I've witnessed many aspects of the medical field and the healthcare system throughout my four years as a student. I've cared for incredibly sick people with many chronic illnesses. I've learned about these illnesses extensively, their complications, the medications used to treat them, and the reasons why these diseases are present to begin with. The more I learned, the more I realized that nutrition, and its role in preventing disease, is in many ways ignored by both the medical community and the patients themselves.The powerful healing properties of food is pushed aside. The prevention of disease through a healthy diet is barely touched upon. The chronic illnesses like diabetes, heart disease, cancer, and hypertension all stem from a poor diet and the only thing the medical profession does is prescribe medications to treat them. And it only is getting worse. It breaks my heart knowing that the children of today will be the first generation who will live shorter than their parents. Obviously, something is terribly wrong with this picture.

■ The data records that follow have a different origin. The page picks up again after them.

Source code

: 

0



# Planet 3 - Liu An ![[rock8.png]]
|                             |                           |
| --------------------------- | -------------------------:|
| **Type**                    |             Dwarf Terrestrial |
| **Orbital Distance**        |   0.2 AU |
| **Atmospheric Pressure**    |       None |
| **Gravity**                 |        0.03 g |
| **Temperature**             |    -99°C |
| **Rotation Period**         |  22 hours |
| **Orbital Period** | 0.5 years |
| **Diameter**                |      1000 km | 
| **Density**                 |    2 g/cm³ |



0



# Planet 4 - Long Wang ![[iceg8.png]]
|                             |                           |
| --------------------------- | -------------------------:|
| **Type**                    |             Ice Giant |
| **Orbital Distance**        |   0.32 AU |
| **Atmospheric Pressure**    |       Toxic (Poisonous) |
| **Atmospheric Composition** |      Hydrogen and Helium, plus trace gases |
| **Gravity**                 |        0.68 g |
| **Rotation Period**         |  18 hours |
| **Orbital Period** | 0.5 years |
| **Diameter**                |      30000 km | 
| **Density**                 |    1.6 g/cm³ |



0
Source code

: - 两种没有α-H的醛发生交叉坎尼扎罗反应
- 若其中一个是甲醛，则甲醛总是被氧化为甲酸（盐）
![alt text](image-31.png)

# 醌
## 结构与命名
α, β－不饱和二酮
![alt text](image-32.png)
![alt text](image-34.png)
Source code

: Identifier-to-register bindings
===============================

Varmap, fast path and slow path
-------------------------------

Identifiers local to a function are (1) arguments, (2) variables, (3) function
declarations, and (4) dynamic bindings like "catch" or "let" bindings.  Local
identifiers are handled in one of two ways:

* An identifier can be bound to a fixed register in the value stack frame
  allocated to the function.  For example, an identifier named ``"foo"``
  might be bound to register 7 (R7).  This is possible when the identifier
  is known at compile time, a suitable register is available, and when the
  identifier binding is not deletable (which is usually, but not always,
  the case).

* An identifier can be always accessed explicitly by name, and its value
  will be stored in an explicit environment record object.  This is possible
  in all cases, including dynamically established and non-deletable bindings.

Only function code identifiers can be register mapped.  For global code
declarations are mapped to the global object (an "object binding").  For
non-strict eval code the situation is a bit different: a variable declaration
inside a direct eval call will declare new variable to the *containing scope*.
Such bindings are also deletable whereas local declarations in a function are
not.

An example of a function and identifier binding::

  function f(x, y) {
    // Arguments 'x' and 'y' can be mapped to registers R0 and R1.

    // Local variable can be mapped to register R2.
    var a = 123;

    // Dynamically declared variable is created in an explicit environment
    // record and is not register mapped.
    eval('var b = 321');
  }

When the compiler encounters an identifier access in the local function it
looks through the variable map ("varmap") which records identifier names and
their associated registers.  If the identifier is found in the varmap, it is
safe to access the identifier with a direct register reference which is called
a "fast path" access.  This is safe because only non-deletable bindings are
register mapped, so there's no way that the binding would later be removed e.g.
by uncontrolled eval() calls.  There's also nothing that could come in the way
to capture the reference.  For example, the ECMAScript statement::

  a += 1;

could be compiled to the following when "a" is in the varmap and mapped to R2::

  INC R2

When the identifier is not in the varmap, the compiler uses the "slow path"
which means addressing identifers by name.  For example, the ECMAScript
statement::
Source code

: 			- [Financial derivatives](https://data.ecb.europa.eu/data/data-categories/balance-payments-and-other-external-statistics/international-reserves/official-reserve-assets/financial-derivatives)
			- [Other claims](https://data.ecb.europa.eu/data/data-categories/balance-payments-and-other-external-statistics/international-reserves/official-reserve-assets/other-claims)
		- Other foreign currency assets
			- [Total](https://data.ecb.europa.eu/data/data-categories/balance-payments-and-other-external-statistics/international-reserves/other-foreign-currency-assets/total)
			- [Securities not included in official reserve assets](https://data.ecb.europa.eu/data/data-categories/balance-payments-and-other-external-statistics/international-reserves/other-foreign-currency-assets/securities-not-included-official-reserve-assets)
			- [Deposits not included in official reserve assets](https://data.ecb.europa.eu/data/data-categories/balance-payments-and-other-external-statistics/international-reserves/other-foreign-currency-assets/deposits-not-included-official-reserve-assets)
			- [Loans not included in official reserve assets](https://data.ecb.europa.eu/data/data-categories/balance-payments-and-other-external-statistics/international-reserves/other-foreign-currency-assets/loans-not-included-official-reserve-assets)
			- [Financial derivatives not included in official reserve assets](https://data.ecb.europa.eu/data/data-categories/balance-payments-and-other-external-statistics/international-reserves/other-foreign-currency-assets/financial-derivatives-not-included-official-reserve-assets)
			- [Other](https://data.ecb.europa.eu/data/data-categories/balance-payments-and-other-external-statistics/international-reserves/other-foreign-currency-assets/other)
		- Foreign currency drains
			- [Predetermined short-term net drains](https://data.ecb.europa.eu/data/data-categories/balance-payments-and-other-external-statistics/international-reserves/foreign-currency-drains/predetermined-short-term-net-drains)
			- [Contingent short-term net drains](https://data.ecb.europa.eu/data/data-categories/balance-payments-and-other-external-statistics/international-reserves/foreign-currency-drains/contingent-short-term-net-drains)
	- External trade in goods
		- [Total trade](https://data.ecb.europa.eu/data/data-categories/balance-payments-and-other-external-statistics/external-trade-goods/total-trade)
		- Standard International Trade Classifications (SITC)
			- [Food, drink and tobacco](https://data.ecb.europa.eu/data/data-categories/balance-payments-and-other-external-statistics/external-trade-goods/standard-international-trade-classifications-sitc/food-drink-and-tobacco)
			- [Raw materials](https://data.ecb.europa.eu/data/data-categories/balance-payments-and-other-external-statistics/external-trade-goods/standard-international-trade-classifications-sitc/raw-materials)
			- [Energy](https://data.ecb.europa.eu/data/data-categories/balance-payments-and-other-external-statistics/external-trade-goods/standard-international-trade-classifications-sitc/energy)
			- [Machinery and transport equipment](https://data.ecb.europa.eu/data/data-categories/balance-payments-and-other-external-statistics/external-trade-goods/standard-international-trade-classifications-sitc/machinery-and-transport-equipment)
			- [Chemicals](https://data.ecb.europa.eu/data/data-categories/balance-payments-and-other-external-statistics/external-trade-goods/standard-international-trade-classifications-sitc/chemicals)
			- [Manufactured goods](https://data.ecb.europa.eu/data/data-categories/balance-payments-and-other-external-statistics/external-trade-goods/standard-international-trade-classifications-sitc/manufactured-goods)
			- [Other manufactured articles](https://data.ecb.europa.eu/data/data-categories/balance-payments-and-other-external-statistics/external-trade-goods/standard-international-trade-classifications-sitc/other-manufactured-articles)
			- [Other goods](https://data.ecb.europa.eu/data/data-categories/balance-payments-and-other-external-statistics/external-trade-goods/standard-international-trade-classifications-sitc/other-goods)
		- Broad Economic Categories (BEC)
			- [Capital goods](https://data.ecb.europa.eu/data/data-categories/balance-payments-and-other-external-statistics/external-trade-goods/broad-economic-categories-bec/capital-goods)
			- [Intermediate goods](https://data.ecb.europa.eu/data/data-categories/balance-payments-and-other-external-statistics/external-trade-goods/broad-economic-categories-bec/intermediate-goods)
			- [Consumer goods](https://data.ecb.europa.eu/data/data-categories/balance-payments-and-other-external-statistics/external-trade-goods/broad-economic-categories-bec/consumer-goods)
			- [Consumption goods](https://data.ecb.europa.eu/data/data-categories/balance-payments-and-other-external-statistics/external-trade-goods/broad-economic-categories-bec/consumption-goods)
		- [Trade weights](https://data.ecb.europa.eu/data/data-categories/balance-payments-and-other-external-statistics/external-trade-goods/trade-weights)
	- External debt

Hippocrates famously said, "Let your food be your medicine and your medicine be your food" and I could not find a better way to say it. It's so true. I can only hope that I live a life that embodies this quote and show others the same. It is possible to live a life free from chronic disease. Healthy, vibrant, fresh, and delicious food is the way that can be achieved. No one taught me that in nursing school, but nothing could be further from the truth.
Vegetable Soup with Chickpeas and Basil Pesto
2 medium zucchini, diced
2 large carrots, chopped
3 stalks of celery, chopped
1 medium onion, chopped
4 cloves of garlic, finely chopped
1 can diced tomatoes
2 cups vegetable broth or water
1 1/2 cups cooked chickpeas (read this post on how to cook beans)
1 cup cooked wheat berries*
sea salt
pinch of dried rosemary
pinch of dried thyme
fresh basil
Pesto
1. In a large soup pot, cook the onions, celery, and carrots in the olive oil over medium heat 3-4 minutes.
2. Add the chopped garlic and then immediately add the can of diced tomatoes and broth (or water). Add the rosemary, thyme, cooked chickpeas, and cooked wheat berries. Bring to boil, reduce heat to a simmer, and continue to let the soup simmer for about 10 minutes, or until the vegetables are softened up a bit.
3. Add the diced zucchini and let cook about a minute or two. Taste and add salt if the soup needs it.
4. Ladle the soup into bowls, garnish with fresh basil leaves and top with a spoonful of basil pesto and Parmesan cheese.
*To cook wheat berries:
Wheat berries should be soaked overnight in a bowl with water. In the morning, drain them and put them in a pot with new water to cover them about 3 inches. Bring water to a boil, reduce heat, and simmer 20 minutes until some of the berries crack and they're chewy and tender. Drain.